“Hey, do you want to know your Native American spirit animal?” No, transplant dork, I do not. [“Best New Band,” WW, May 9, 2012.]
This is actually the Top Ten Hipster Douche Bands, correct? This town had a music scene before this self-serving joke that is the current one. That’s OK, I don’t need to know the new local “it”-scene band. I’m good.
We used to be known for cutting-edge bands; now we are known for emo and hipster trash and whatever it is that Zooey Deschanel does.
My favorite part about the annual Best New Band issue? The same unoriginal comments complaining about the lack of originality of the list. Every. Year. It makes me giggle. Carry on.

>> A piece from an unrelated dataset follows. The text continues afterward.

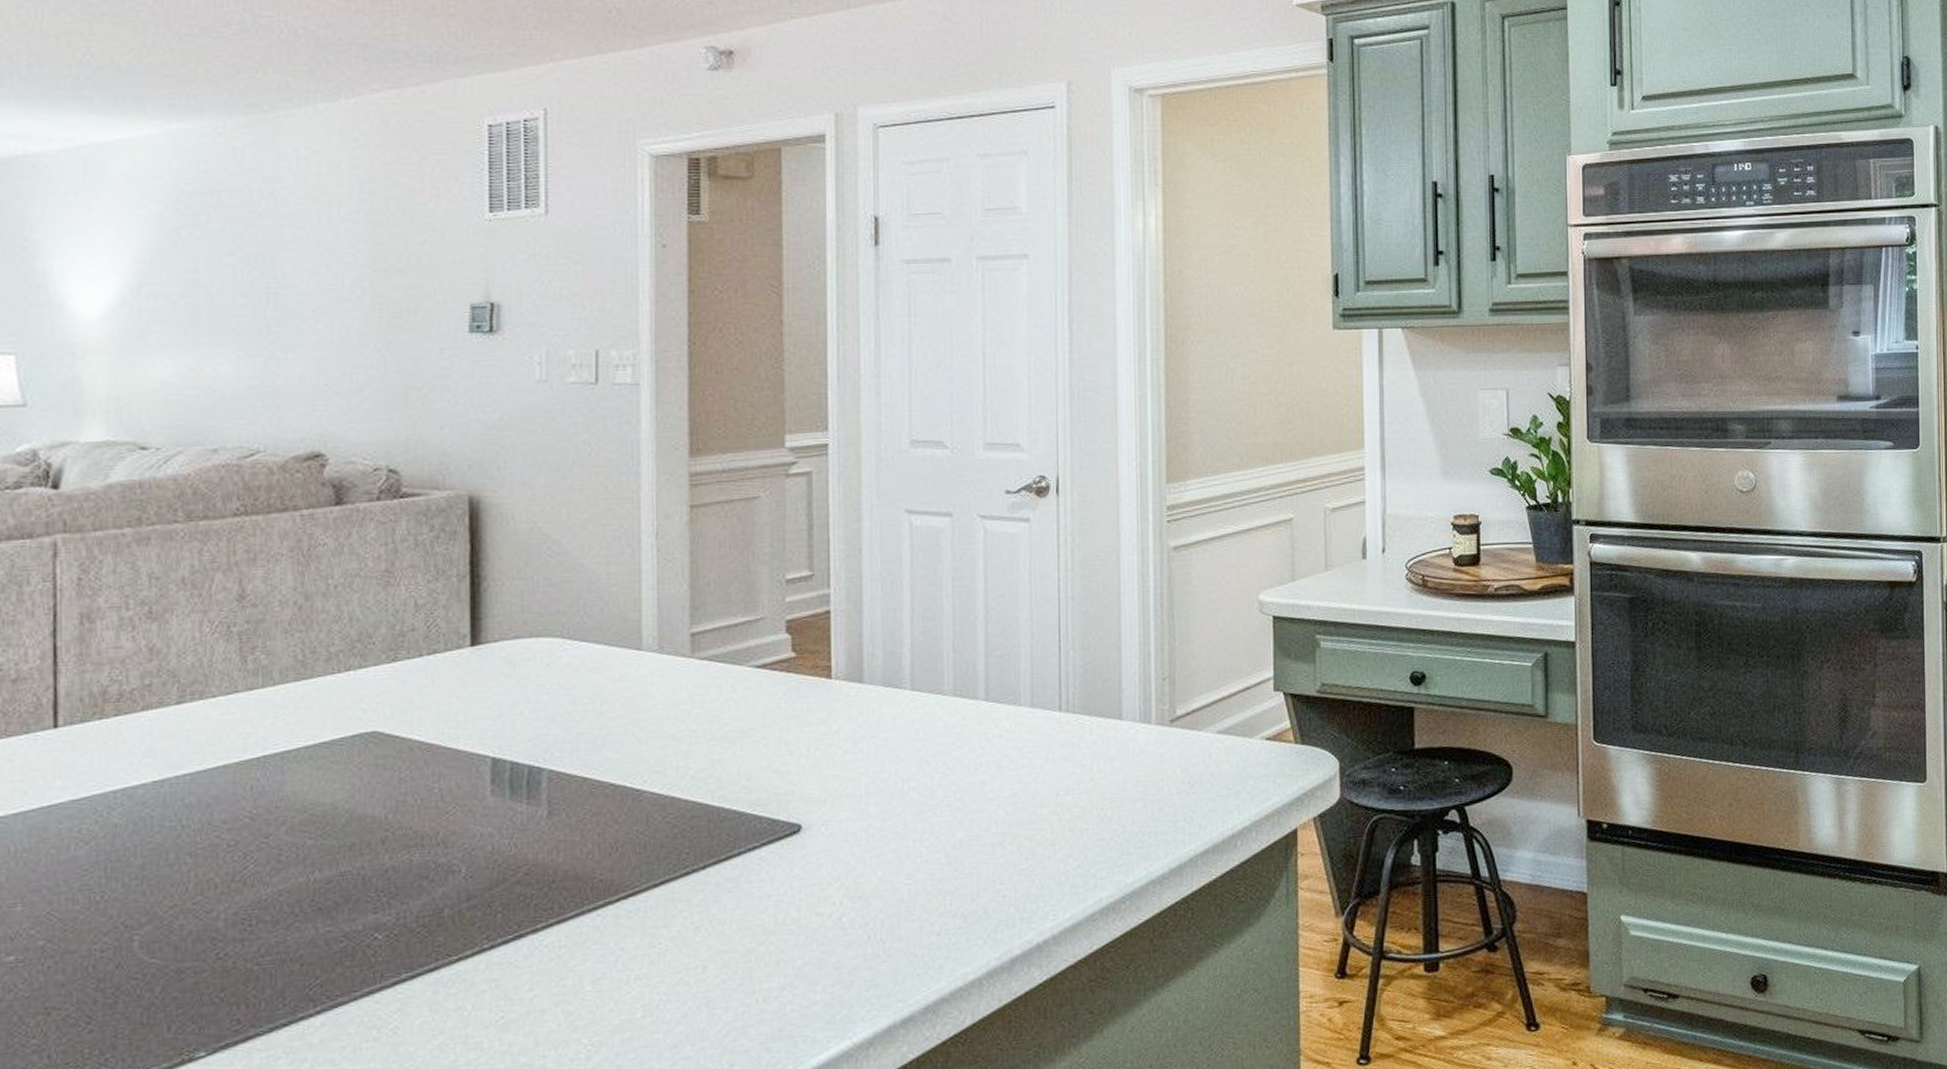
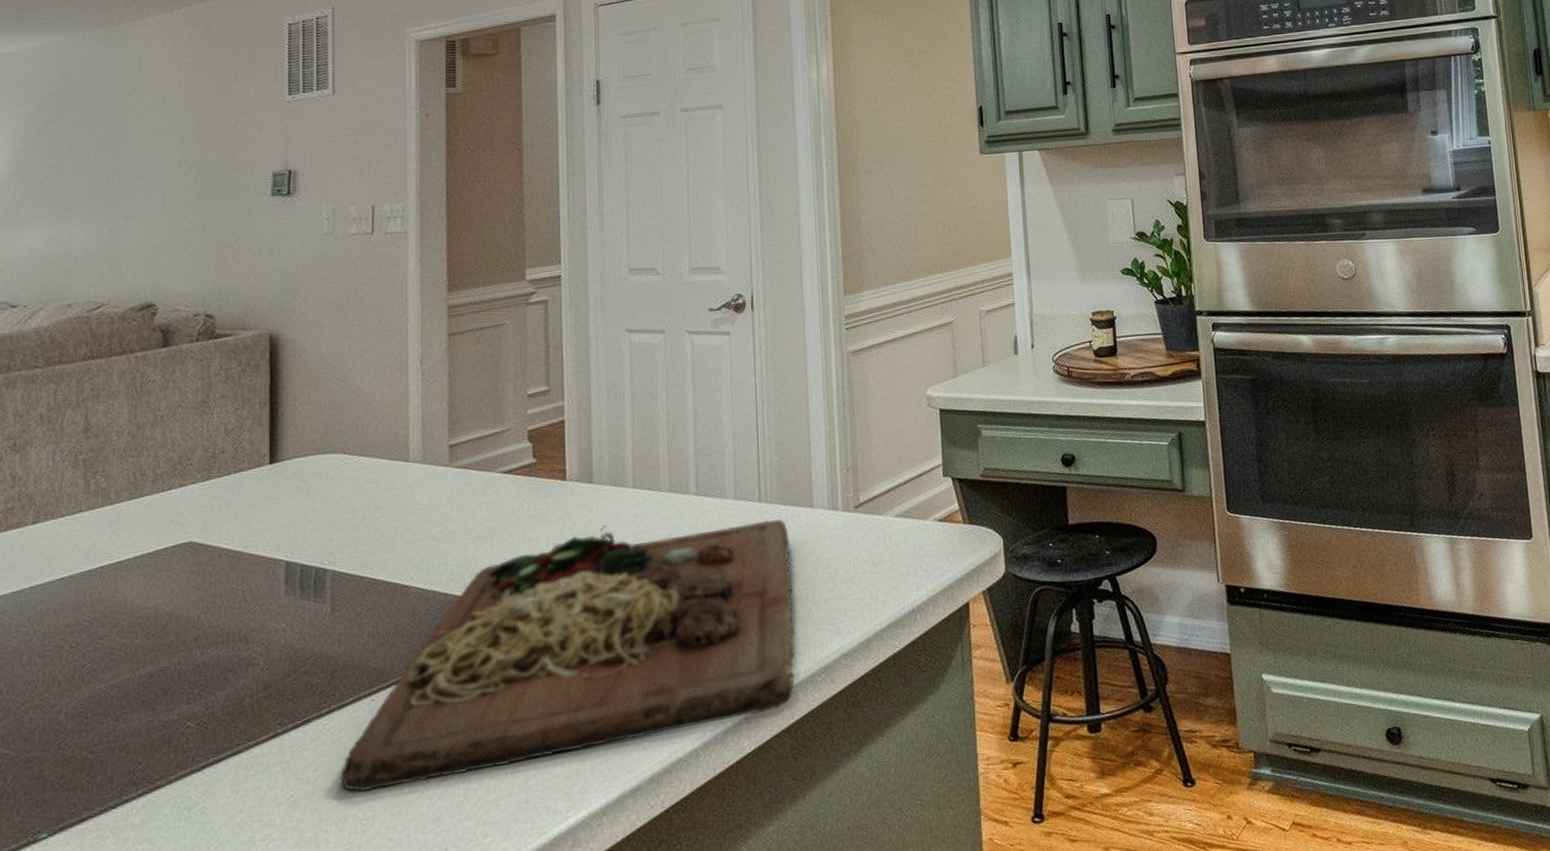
cutting board: none [559,730,1097,1016] -> present [339,519,796,793]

Same, incestuous stuff. Open your eyes, Portland. Your [music] scene is not as awesome as you think it is.
Listening to this music, I wish I had stock in the company that produces reverb machines.
It’s all the same over-effected, uninspired ehh. There’s a lot of outstanding talent in the Northwest. Why can’t WW’s music insiders ever seem to find it?

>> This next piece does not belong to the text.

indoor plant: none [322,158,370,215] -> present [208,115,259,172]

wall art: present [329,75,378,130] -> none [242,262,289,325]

So bummed the Hudson Brothers didn’t place.
READERS FEELING JOBBED
So Jefferson Smith is the only mayoral candidate who has actually created any jobs and who hasn’t stretched the truth about his own record [“Scrubbing All Their Jobs Talk,” WW, May 9, 2012].
He should be elected just to send the message “stop the BS” to politicians.
Employing a person is not necessarily creating a job. To create a job requires creating a new source of revenue that supports a new position. Taking over the grocery market does not create jobs.
New Seasons didn’t create any grocery-store jobs—it replaced Albertsons and Thriftway and other grocery-store jobs. (Whether they are “better” is arguable—good benefits, but non-union....)
COLD SHOULDER FOR REVIEW
This article does seem negatively biased [“Salt & Straw,” WW, May 9, 2012]. It sounds like the writer came into the shop looking for things to complain about.
My kids and I love Salt & Straw; they usually get the chocolate with gooey brownies.